Dataset entries:
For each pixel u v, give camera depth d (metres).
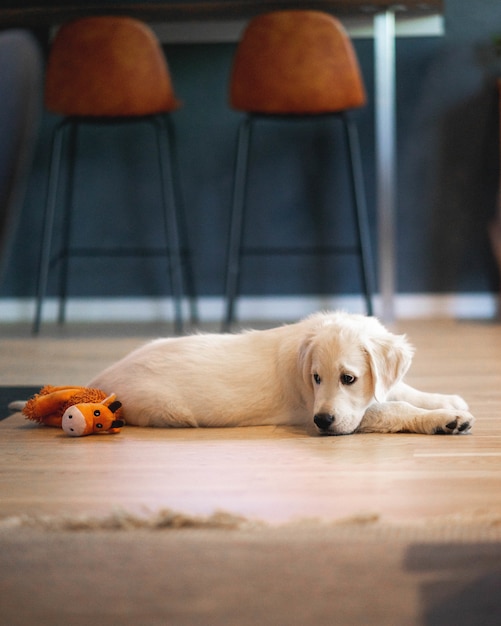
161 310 4.38
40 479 1.65
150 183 4.32
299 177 4.30
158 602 1.07
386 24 3.88
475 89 4.25
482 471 1.65
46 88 3.76
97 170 4.32
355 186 3.86
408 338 3.62
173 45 4.26
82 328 4.11
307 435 1.99
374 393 1.93
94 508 1.45
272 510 1.43
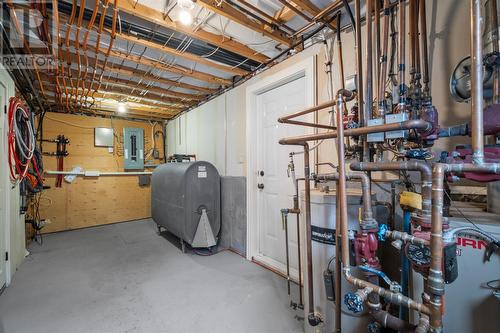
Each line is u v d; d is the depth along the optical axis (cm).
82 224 468
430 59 139
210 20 193
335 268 127
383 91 121
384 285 133
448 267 77
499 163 73
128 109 477
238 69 281
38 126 440
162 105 448
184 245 334
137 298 204
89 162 496
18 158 274
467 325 89
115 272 257
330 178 121
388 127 89
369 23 113
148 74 306
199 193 319
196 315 180
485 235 84
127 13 187
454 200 132
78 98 386
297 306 188
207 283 230
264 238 280
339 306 121
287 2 166
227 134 343
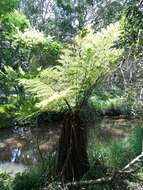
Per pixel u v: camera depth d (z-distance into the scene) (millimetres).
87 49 4938
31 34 6664
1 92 8078
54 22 18797
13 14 7809
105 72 5398
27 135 10945
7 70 5789
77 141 5430
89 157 5961
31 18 19547
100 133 11070
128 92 7680
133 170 5406
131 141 7469
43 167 5695
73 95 5242
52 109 5348
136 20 7340
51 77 4910
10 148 9547
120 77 7836
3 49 9953
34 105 5090
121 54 5410
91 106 12930
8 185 5371
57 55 6617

• Prompt
The result should be every line of the data, reproduced exactly, with the images removed.

• Task answer
For each pixel u v, give camera depth d (metres).
161 310 4.38
40 479 1.65
150 183 4.32
299 177 4.30
158 602 1.07
386 24 3.88
475 89 4.25
482 471 1.65
46 88 3.76
97 170 4.32
355 186 3.86
408 338 3.62
173 45 4.26
82 328 4.11
307 435 1.99
374 393 1.93
94 508 1.45
272 510 1.43
Each line is u v d; d is the depth along the optical axis (cm).
82 224 468
430 59 139
210 20 193
335 268 127
383 91 121
384 285 133
448 267 77
499 163 73
128 109 477
238 69 281
38 126 440
162 105 448
184 245 334
137 298 204
89 162 496
18 158 274
467 325 89
115 272 257
330 178 121
388 127 89
369 23 113
148 74 306
199 193 319
196 315 180
485 235 84
127 13 187
454 200 132
78 98 386
297 306 188
207 283 230
264 238 280
339 306 121
287 2 166
227 134 343
Per pixel u v: camera depth d (z-distance into the scene) (millimetres).
87 49 4938
31 34 6664
1 92 8078
54 22 18797
13 14 7809
105 72 5398
27 135 10945
7 70 5789
77 141 5430
89 157 5961
31 18 19547
100 133 11070
128 92 7680
133 170 5406
131 141 7469
43 167 5695
73 95 5242
52 109 5348
136 20 7340
51 77 4910
10 148 9547
120 77 7836
3 49 9953
34 105 5090
121 54 5410
91 106 12930
8 185 5371
57 55 6617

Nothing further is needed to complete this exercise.